[Data supplied Boundary: Start]

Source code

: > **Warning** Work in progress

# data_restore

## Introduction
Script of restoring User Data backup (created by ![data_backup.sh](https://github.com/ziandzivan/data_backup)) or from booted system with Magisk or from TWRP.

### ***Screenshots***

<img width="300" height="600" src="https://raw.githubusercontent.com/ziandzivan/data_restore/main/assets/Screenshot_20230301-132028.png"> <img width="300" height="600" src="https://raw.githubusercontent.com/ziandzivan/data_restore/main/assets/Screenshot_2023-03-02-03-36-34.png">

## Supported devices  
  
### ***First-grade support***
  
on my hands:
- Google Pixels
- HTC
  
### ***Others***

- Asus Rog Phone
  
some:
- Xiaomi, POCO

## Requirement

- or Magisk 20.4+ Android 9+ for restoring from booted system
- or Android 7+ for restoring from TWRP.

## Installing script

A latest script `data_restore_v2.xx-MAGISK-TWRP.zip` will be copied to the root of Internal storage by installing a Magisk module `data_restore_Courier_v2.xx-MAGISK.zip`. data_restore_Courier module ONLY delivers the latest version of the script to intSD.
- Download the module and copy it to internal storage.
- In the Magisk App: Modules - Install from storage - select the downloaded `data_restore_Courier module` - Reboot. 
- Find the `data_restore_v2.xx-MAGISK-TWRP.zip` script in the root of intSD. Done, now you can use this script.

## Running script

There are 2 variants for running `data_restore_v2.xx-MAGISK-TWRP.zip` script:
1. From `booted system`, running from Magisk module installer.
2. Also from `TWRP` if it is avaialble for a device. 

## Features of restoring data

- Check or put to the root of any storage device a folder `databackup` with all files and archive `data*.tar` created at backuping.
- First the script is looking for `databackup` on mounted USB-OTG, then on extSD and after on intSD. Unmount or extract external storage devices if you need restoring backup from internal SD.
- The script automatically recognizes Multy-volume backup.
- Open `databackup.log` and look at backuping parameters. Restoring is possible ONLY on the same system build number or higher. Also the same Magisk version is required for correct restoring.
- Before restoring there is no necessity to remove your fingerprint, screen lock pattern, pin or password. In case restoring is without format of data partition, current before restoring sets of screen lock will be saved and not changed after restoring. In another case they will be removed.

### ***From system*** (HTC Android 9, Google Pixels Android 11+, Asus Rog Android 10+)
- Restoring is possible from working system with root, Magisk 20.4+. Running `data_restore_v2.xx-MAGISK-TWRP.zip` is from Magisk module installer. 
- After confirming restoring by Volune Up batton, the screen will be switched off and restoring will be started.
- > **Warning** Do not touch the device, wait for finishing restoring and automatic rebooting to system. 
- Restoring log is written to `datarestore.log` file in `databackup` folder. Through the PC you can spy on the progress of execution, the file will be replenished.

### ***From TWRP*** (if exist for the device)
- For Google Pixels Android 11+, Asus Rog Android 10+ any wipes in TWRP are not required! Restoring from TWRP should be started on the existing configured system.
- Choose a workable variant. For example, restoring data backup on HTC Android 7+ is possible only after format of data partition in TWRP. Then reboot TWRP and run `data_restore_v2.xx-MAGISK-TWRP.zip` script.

[Data supplied Boundary: End]

All that should be written out is the stretch of lines above between the one holding "### ***Others***" and the one holding "- The script", inclusive, exactly as given.

### ***Others***

- Asus Rog Phone
  
some:
- Xiaomi, POCO

## Requirement

- or Magisk 20.4+ Android 9+ for restoring from booted system
- or Android 7+ for restoring from TWRP.

## Installing script

A latest script `data_restore_v2.xx-MAGISK-TWRP.zip` will be copied to the root of Internal storage by installing a Magisk module `data_restore_Courier_v2.xx-MAGISK.zip`. data_restore_Courier module ONLY delivers the latest version of the script to intSD.
- Download the module and copy it to internal storage.
- In the Magisk App: Modules - Install from storage - select the downloaded `data_restore_Courier module` - Reboot. 
- Find the `data_restore_v2.xx-MAGISK-TWRP.zip` script in the root of intSD. Done, now you can use this script.

## Running script

There are 2 variants for running `data_restore_v2.xx-MAGISK-TWRP.zip` script:
1. From `booted system`, running from Magisk module installer.
2. Also from `TWRP` if it is avaialble for a device. 

## Features of restoring data

- Check or put to the root of any storage device a folder `databackup` with all files and archive `data*.tar` created at backuping.
- First the script is looking for `databackup` on mounted USB-OTG, then on extSD and after on intSD. Unmount or extract external storage devices if you need restoring backup from internal SD.
- The script automatically recognizes Multy-volume backup.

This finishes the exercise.